31 Mar Landfall at Taiohae Bay, Nuku Hiva – Saturday, 31 March 2001
Kaoha Nui from Nuku Hiva,
We made landfall on Saturday, March 31, at about 1600. We had increased the rpm of the boat from 1200 to 1300, which increased our boat speed from about 7 knots to 7.5+knots. This enabled us to arrive on Saturday afternoon, instead of after dark, a much more pleasant experience. We wanted to get a good night’s rest so we could go to church on Sunday morning. We go for the music; some of our best memories of travel in other countries have been of the music that we have enjoyed there.
As we were approaching the Nuku Hiva from the SE, first we could see just the barest outline of the island, with many clouds obscuring our view of it. A short while later we could see the shapes of tall hills with very jagged and oddly formed tops, quite clearly rising out of the ocean.
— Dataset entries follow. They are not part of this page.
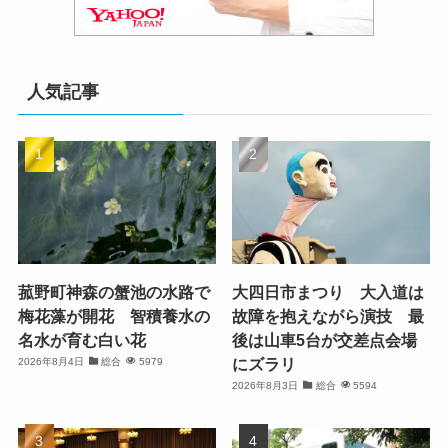
人気記事
菰野町神森の蟹池の水路で
大四日市まつり 大入道は
梅花藻が開花 智積養水の
故障を抱えながら演技 最
名水が育む白い花
後は山車5台が交差点会場
にズラリ
2026年8月4日
総合
5979
2026年8月3日
総合
5594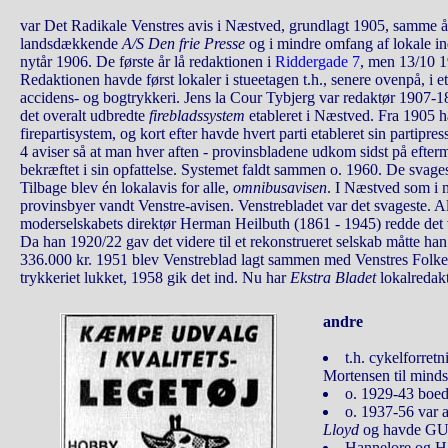
var Det Radikale Venstres avis i Næstved, grundlagt 1905, samme år 
landsdækkende
A/S Den frie Presse
og i mindre omfang af lokale i
nytår 1906. De første år lå redaktionen i
Riddergade 7
, men 13/10 19
Redaktionen havde først lokaler i stueetagen t.h., senere ovenpå, i e
accidens- og bogtrykkeri. Jens la Cour Tybjerg var redaktør 1907-1
det overalt udbredte
firebladssystem
etableret i Næstved. Fra 1905 
firepartisystem, og kort efter havde hvert parti etableret sin partipre
4 aviser så at man hver aften - provinsbladene udkom sidst på efter
bekræftet i sin opfattelse. Systemet faldt sammen o. 1960. De svages
Tilbage blev én lokalavis for alle,
omnibusavisen
. I Næstved som i
provinsbyer vandt Venstre-avisen. Venstrebladet var det svageste. A
moderselskabets direktør Herman Heilbuth (1861 - 1945) redde det v
Da han 1920/22 gav det videre til et rekonstrueret selskab måtte han
336.000 kr. 1951 blev Venstreblad lagt sammen med Venstres Folke
trykkeriet lukket, 1958 gik det ind. Nu har
Ekstra Bladet
lokalredakt
andre
t.h. cykelforret
Mortensen til mind
o. 1929-43 boede
o. 1937-56 var 
Lloyd
og havde GULF
Hannelore og H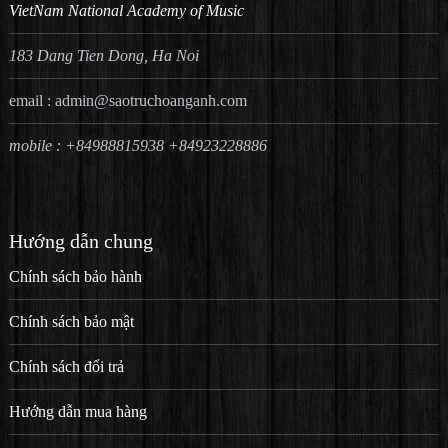
VietNam National Academy of Music
183 Dang Tien Dong, Ha Noi
email :
admin@saotruchoanganh.com
mobile : +84988815938 +84923228886
Hướng dẫn chung
Chính sách bảo hành
Chính sách bảo mật
Chính sách đổi trả
Hướng dẫn mua hàng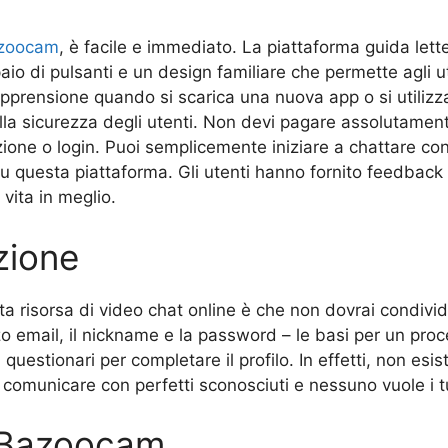
zoocam
, è facile e immediato. La piattaforma guida lett
o di pulsanti e un design familiare che permette agli uten
 apprensione quando si scarica una nuova app o si utiliz
ulla sicurezza degli utenti. Non devi pagare assolutamen
izione o login. Puoi semplicemente iniziare a chattare co
u questa piattaforma. Gli utenti hanno fornito feedback 
vita in meglio.
zione
 risorsa di video chat online è che non dovrai condivide
rizzo email, il nickname e la password – le basi per un p
questionari per completare il profilo. In effetti, non esis
comunicare con perfetti sconosciuti e nessuno vuole i tu
i Bazoocam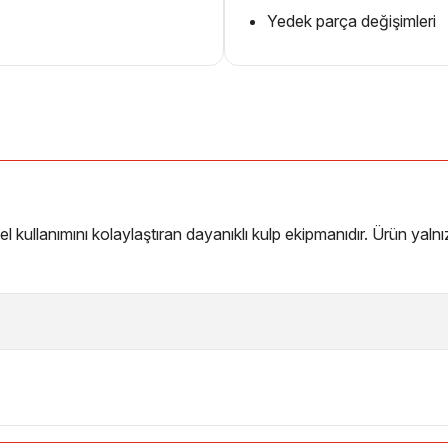
Yedek parça değişimleri
 kullanımını kolaylaştıran dayanıklı kulp ekipmanıdır. Ürün yalnı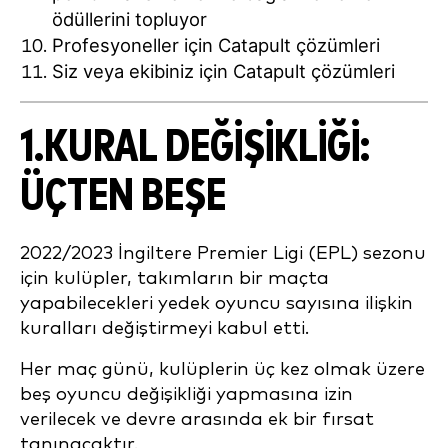
ödüllerini topluyor
Profesyoneller için Catapult çözümleri
Siz veya ekibiniz için Catapult çözümleri
1.KURAL DEĞIŞIKLIĞI:
ÜÇTEN BEŞE
2022/2023 İngiltere Premier Ligi (EPL) sezonu
için kulüpler, takımların bir maçta
yapabilecekleri yedek oyuncu sayısına ilişkin
kuralları değiştirmeyi kabul etti.
Her maç günü, kulüplerin üç kez olmak üzere
beş oyuncu değişikliği yapmasına izin
verilecek ve devre arasında ek bir fırsat
tanınacaktır.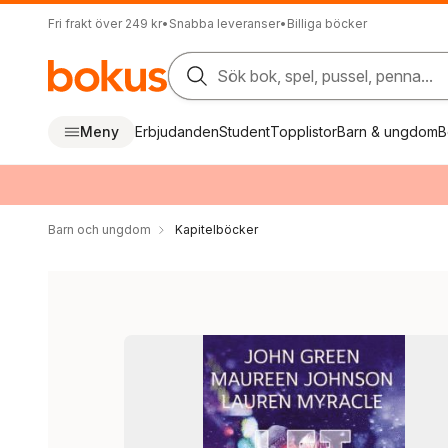
Fri frakt över 249 kr
•
Snabba leveranser
•
Billiga böcker
Sök bok, spel, pussel, penna...
Meny
Erbjudanden
Student
Topplistor
Barn & ungdom
B
Barn och ungdom
Kapitelböcker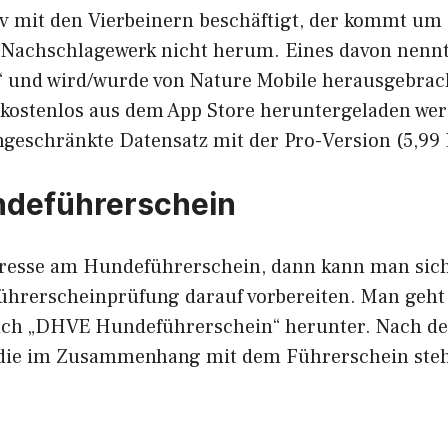
iv mit den Vierbeinern beschäftigt, der kommt um 
Nachschlagewerk nicht herum. Eines davon nennt
 und wird/wurde von Nature Mobile herausgebrac
n kostenlos aus dem App Store heruntergeladen we
ingeschränkte Datensatz mit der Pro-Version (5,99
deführerschein
eresse am Hundeführerschein, dann kann man sich
ührerscheinprüfung darauf vorbereiten. Man geht 
sich „DHVE Hundeführerschein“ herunter. Nach der
 die im Zusammenhang mit dem Führerschein ste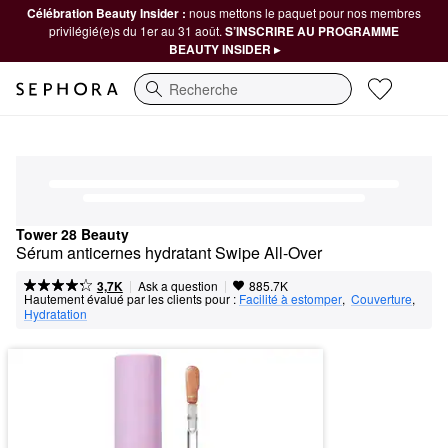
Célébration Beauty Insider :
nous mettons le paquet pour nos membres
privilégié(e)s du 1er au 31 août.
S’INSCRIRE AU PROGRAMME
BEAUTY INSIDER ▸
Recherche
Tower 28 Beauty
Sérum anticernes hydratant Swipe All-Over
|
|
Ask a question
3,7K
885.7K
Hautement évalué par les clients pour :
Facilité à estomper
,  
Couverture
,  
Hydratation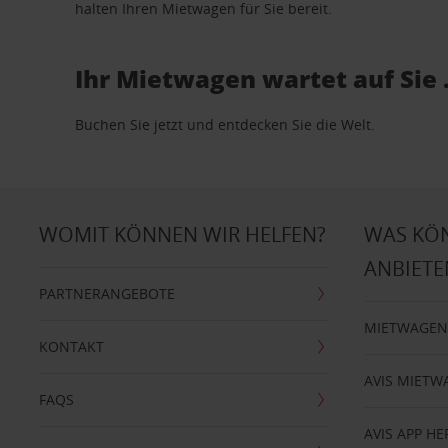
halten Ihren Mietwagen für Sie bereit.
Ihr Mietwagen wartet auf Sie 
Buchen Sie jetzt und entdecken Sie die Welt.
WOMIT KÖNNEN WIR HELFEN?
WAS KÖ
ANBIETE
PARTNERANGEBOTE
MIETWAGEN
KONTAKT
AVIS MIETW
FAQS
AVIS APP H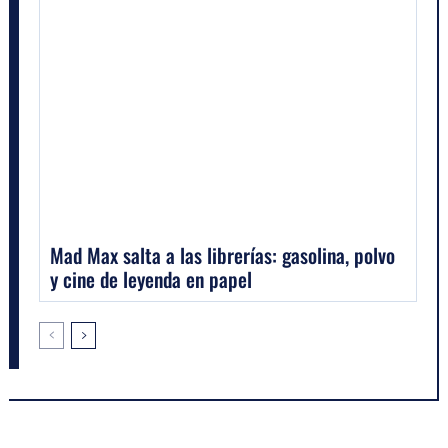
Mad Max salta a las librerías: gasolina, polvo
y cine de leyenda en papel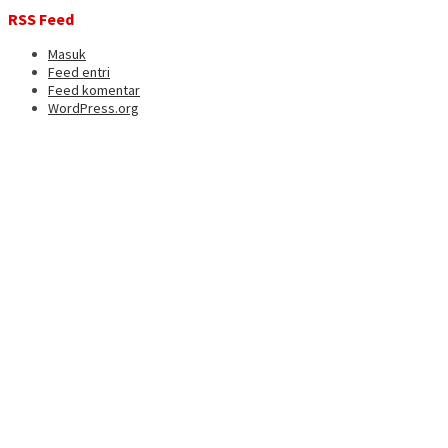
RSS Feed
Masuk
Feed entri
Feed komentar
WordPress.org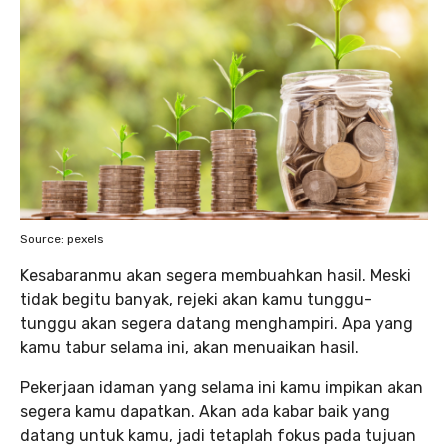
Source: pexels
Kesabaranmu akan segera membuahkan hasil. Meski
tidak begitu banyak, rejeki akan kamu tunggu-
tunggu akan segera datang menghampiri. Apa yang
kamu tabur selama ini, akan menuaikan hasil.
Pekerjaan idaman yang selama ini kamu impikan akan
segera kamu dapatkan. Akan ada kabar baik yang
datang untuk kamu, jadi tetaplah fokus pada tujuan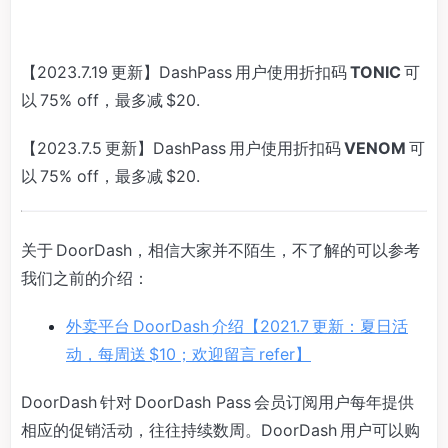
【2023.7.19 更新】DashPass 用户使用折扣码
TONIC
可
以 75% off，最多减 $20.
【2023.7.5 更新】DashPass 用户使用折扣码
VENOM
可
以 75% off，最多减 $20.
关于 DoorDash，相信大家并不陌生，不了解的可以参考
我们之前的介绍：
外卖平台 DoorDash 介绍【2021.7 更新：夏日活
动，每周送 $10；欢迎留言 refer】
DoorDash 针对 DoorDash Pass 会员订阅用户每年提供
相应的促销活动，往往持续数周。DoorDash 用户可以购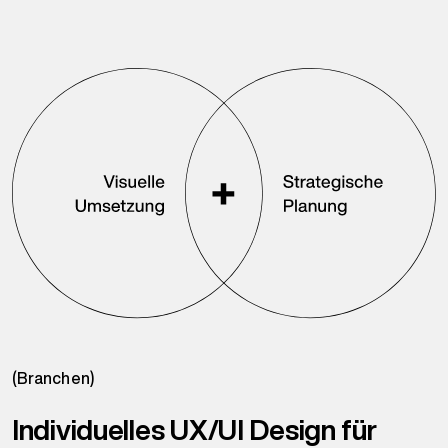
(Branchen)
Individuelles UX/UI Design für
Land ho! I understood the emotional connotations of the phrase. We cruised around the West side of the island with a school of Electra dolphins swimming, jumping and playing alongside the boat. We rounded the SW corner of the island, passing Controller Bay, peering up Taipivai Valley, made famous by Herman Melville in his first book, written at the age of 25, Typee, A Peep at Polynesian Society. (Melville and his companion, Toby Green, deserted from the whaler on which they were crew, and hid out among the fierce cannibals of Taipivai Valley until their ship gave up on finding them and left Nuku Hiva.) Finally we reached our destination, in the middle of the Southern side of the island, Taiohae Bay. We entered the bay, found a spot near the western side and dropped our anchor. How wonderful it was to stop the engine and to gently roll in the waters of the bay.
Taiohae is the administrative center of the Marquesas Islands. It is the largest village in the Marquesas, as well, with a population of 1500 people (there are only 6500 people in all of the twelve islands of the Marquesas). We quickly scrubbed some of the salt off of the outside of the boat, pumped up the rubber ducky, our 8’zodiac, and dinked ashore in order to look around and to test our legs once again on land. Our legs worked fine, so we walked from the West end of the village at Keikehanui Pearl Inn, an eighteen room four star hotel, to the small quay a mile down the beach and the Eastern end of the village. There is a little bit of road that extends past the small quay, which goes to the large quay (or new quay) where the supply freighter, the Aranui, docks. So, within an hour we had perused the village, enjoying watching people out walking, riding their small Marquesian horses (one of the main means of transportation here), driving their 4×4 Land Rover or Suzuki or the like (the most prevalent means of transportation), and playing boules, a French bowling game, on the edge of the park that borders most of the shoreline in the middle of town. We saved the remainder of our “explore” for the next day, three or four side roads that wind up into the small, steep valleys where most of the residents live in very small frame houses.
Don and I, Rob and Donna returned to Starr, showered and changed and went up the hill to the Keikehanui Pearl Inn for a gourmet dinner of wild pig in burgundy sauce, goat in coconut milk and fish prepared in delicious ways. We were well fed and happy, a perfect way to celebrate the end of our Pacific Ocean passage and the anticipation of our first night of uninterrupted sleep in two weeks.